Required work
Output every entry exactly, without any pictures.

Record excerpts
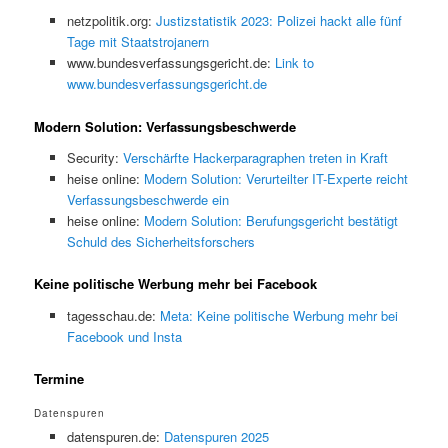
netzpolitik.org:
Justizstatistik 2023: Polizei hackt alle fünf
Tage mit Staatstrojanern
www.bundesverfassungsgericht.de:
Link to
www.bundesverfassungsgericht.de
Modern Solution: Verfassungsbeschwerde
Security:
Verschärfte Hackerparagraphen treten in Kraft
heise online:
Modern Solution: Verurteilter IT-Experte reicht
Verfassungsbeschwerde ein
heise online:
Modern Solution: Berufungsgericht bestätigt
Schuld des Sicherheitsforschers
Keine politische Werbung mehr bei Facebook
tagesschau.de:
Meta: Keine politische Werbung mehr bei
Facebook und Insta
Termine
Datenspuren
datenspuren.de:
Datenspuren 2025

Problem solution
netzpolitik.org:
Justizstatistik 2023: Polizei hackt alle fünf
Tage mit Staatstrojanern
www.bundesverfassungsgericht.de:
Link to
www.bundesverfassungsgericht.de
Modern Solution: Verfassungsbeschwerde
Security:
Verschärfte Hackerparagraphen treten in Kraft
heise online:
Modern Solution: Verurteilter IT-Experte reicht
Verfassungsbeschwerde ein
heise online:
Modern Solution: Berufungsgericht bestätigt
Schuld des Sicherheitsforschers
Keine politische Werbung mehr bei Facebook
tagesschau.de:
Meta: Keine politische Werbung mehr bei
Facebook und Insta
Termine
Datenspuren
datenspuren.de:
Datenspuren 2025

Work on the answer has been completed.